◆ Recorded data
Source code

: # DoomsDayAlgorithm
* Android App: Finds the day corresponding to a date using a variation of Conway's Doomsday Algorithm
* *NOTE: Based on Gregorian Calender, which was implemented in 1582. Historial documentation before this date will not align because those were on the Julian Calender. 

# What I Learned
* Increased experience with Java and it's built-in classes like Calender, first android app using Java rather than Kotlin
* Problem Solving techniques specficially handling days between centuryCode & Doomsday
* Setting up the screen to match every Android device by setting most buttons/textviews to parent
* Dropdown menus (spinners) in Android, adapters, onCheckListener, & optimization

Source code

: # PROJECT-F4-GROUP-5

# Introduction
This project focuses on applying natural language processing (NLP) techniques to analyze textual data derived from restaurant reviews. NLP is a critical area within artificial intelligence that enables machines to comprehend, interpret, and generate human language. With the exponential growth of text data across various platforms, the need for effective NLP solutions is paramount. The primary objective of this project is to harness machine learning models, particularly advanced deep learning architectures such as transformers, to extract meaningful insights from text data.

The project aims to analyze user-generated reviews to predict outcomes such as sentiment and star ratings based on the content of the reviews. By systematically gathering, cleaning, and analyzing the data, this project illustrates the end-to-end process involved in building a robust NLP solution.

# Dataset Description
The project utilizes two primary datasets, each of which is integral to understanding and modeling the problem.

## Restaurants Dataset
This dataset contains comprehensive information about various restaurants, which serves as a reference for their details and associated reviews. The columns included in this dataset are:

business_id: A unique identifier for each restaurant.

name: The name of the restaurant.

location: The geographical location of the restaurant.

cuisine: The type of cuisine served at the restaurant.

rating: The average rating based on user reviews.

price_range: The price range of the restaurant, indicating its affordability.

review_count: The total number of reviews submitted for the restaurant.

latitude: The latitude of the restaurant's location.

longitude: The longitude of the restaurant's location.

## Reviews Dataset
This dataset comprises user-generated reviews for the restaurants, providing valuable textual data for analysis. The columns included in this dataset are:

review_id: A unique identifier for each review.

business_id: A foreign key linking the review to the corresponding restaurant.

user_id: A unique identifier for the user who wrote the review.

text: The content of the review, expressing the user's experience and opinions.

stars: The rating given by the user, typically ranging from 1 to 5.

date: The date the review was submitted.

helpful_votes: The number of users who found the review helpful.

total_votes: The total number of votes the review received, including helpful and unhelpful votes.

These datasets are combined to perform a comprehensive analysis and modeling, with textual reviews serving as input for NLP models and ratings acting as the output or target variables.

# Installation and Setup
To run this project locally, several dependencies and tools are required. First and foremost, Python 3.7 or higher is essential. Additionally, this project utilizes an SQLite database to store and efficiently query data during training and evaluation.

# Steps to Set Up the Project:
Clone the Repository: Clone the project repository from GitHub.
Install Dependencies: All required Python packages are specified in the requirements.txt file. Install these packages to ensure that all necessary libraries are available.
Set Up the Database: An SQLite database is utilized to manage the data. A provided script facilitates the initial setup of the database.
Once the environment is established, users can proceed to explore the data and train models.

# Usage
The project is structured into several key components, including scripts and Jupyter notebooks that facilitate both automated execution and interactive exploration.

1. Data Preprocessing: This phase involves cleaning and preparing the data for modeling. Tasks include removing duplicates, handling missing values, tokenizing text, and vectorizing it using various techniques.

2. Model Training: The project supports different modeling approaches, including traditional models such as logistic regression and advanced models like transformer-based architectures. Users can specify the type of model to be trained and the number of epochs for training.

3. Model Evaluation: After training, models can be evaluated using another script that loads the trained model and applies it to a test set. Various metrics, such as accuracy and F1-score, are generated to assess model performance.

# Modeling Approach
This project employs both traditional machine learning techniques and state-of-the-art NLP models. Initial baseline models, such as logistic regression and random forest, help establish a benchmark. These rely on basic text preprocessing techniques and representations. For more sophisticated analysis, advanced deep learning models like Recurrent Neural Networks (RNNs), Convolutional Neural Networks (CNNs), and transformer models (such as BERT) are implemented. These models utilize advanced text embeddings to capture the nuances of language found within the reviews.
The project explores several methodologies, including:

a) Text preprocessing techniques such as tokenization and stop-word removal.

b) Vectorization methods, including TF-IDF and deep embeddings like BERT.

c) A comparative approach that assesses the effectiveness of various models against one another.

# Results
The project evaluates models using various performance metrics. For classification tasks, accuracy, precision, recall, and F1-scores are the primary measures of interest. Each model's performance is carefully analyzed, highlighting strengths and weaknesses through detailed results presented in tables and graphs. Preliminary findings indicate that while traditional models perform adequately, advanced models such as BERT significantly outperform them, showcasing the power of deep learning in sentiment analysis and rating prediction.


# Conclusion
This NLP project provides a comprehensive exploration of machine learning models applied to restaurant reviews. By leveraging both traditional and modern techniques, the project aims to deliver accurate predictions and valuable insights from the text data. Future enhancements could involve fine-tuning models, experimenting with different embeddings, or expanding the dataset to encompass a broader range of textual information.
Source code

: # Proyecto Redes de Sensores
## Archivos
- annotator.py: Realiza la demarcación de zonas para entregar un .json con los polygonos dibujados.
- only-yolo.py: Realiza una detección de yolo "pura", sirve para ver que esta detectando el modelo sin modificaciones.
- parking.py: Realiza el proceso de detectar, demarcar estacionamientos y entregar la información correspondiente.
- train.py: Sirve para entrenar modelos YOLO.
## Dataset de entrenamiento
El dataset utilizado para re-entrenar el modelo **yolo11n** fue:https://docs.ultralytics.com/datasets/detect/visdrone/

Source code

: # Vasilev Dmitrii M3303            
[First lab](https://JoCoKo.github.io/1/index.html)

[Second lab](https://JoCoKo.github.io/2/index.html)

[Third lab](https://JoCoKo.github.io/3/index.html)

◆ Your assignment
Set down all of the entries again, keeping every line exactly as it is.

◆ Expected answer
Source code

: # DoomsDayAlgorithm
* Android App: Finds the day corresponding to a date using a variation of Conway's Doomsday Algorithm
* *NOTE: Based on Gregorian Calender, which was implemented in 1582. Historial documentation before this date will not align because those were on the Julian Calender. 

# What I Learned
* Increased experience with Java and it's built-in classes like Calender, first android app using Java rather than Kotlin
* Problem Solving techniques specficially handling days between centuryCode & Doomsday
* Setting up the screen to match every Android device by setting most buttons/textviews to parent
* Dropdown menus (spinners) in Android, adapters, onCheckListener, & optimization

Source code

: # PROJECT-F4-GROUP-5

# Introduction
This project focuses on applying natural language processing (NLP) techniques to analyze textual data derived from restaurant reviews. NLP is a critical area within artificial intelligence that enables machines to comprehend, interpret, and generate human language. With the exponential growth of text data across various platforms, the need for effective NLP solutions is paramount. The primary objective of this project is to harness machine learning models, particularly advanced deep learning architectures such as transformers, to extract meaningful insights from text data.

The project aims to analyze user-generated reviews to predict outcomes such as sentiment and star ratings based on the content of the reviews. By systematically gathering, cleaning, and analyzing the data, this project illustrates the end-to-end process involved in building a robust NLP solution.

# Dataset Description
The project utilizes two primary datasets, each of which is integral to understanding and modeling the problem.

## Restaurants Dataset
This dataset contains comprehensive information about various restaurants, which serves as a reference for their details and associated reviews. The columns included in this dataset are:

business_id: A unique identifier for each restaurant.

name: The name of the restaurant.

location: The geographical location of the restaurant.

cuisine: The type of cuisine served at the restaurant.

rating: The average rating based on user reviews.

price_range: The price range of the restaurant, indicating its affordability.

review_count: The total number of reviews submitted for the restaurant.

latitude: The latitude of the restaurant's location.

longitude: The longitude of the restaurant's location.

## Reviews Dataset
This dataset comprises user-generated reviews for the restaurants, providing valuable textual data for analysis. The columns included in this dataset are:

review_id: A unique identifier for each review.

business_id: A foreign key linking the review to the corresponding restaurant.

user_id: A unique identifier for the user who wrote the review.

text: The content of the review, expressing the user's experience and opinions.

stars: The rating given by the user, typically ranging from 1 to 5.

date: The date the review was submitted.

helpful_votes: The number of users who found the review helpful.

total_votes: The total number of votes the review received, including helpful and unhelpful votes.

These datasets are combined to perform a comprehensive analysis and modeling, with textual reviews serving as input for NLP models and ratings acting as the output or target variables.

# Installation and Setup
To run this project locally, several dependencies and tools are required. First and foremost, Python 3.7 or higher is essential. Additionally, this project utilizes an SQLite database to store and efficiently query data during training and evaluation.

# Steps to Set Up the Project:
Clone the Repository: Clone the project repository from GitHub.
Install Dependencies: All required Python packages are specified in the requirements.txt file. Install these packages to ensure that all necessary libraries are available.
Set Up the Database: An SQLite database is utilized to manage the data. A provided script facilitates the initial setup of the database.
Once the environment is established, users can proceed to explore the data and train models.

# Usage
The project is structured into several key components, including scripts and Jupyter notebooks that facilitate both automated execution and interactive exploration.

1. Data Preprocessing: This phase involves cleaning and preparing the data for modeling. Tasks include removing duplicates, handling missing values, tokenizing text, and vectorizing it using various techniques.

2. Model Training: The project supports different modeling approaches, including traditional models such as logistic regression and advanced models like transformer-based architectures. Users can specify the type of model to be trained and the number of epochs for training.

3. Model Evaluation: After training, models can be evaluated using another script that loads the trained model and applies it to a test set. Various metrics, such as accuracy and F1-score, are generated to assess model performance.

# Modeling Approach
This project employs both traditional machine learning techniques and state-of-the-art NLP models. Initial baseline models, such as logistic regression and random forest, help establish a benchmark. These rely on basic text preprocessing techniques and representations. For more sophisticated analysis, advanced deep learning models like Recurrent Neural Networks (RNNs), Convolutional Neural Networks (CNNs), and transformer models (such as BERT) are implemented. These models utilize advanced text embeddings to capture the nuances of language found within the reviews.
The project explores several methodologies, including:

a) Text preprocessing techniques such as tokenization and stop-word removal.

b) Vectorization methods, including TF-IDF and deep embeddings like BERT.

c) A comparative approach that assesses the effectiveness of various models against one another.

# Results
The project evaluates models using various performance metrics. For classification tasks, accuracy, precision, recall, and F1-scores are the primary measures of interest. Each model's performance is carefully analyzed, highlighting strengths and weaknesses through detailed results presented in tables and graphs. Preliminary findings indicate that while traditional models perform adequately, advanced models such as BERT significantly outperform them, showcasing the power of deep learning in sentiment analysis and rating prediction.


# Conclusion
This NLP project provides a comprehensive exploration of machine learning models applied to restaurant reviews. By leveraging both traditional and modern techniques, the project aims to deliver accurate predictions and valuable insights from the text data. Future enhancements could involve fine-tuning models, experimenting with different embeddings, or expanding the dataset to encompass a broader range of textual information.
Source code

: # Proyecto Redes de Sensores
## Archivos
- annotator.py: Realiza la demarcación de zonas para entregar un .json con los polygonos dibujados.
- only-yolo.py: Realiza una detección de yolo "pura", sirve para ver que esta detectando el modelo sin modificaciones.
- parking.py: Realiza el proceso de detectar, demarcar estacionamientos y entregar la información correspondiente.
- train.py: Sirve para entrenar modelos YOLO.
## Dataset de entrenamiento
El dataset utilizado para re-entrenar el modelo **yolo11n** fue:https://docs.ultralytics.com/datasets/detect/visdrone/

Source code

: # Vasilev Dmitrii M3303            
[First lab](https://JoCoKo.github.io/1/index.html)

[Second lab](https://JoCoKo.github.io/2/index.html)

[Third lab](https://JoCoKo.github.io/3/index.html)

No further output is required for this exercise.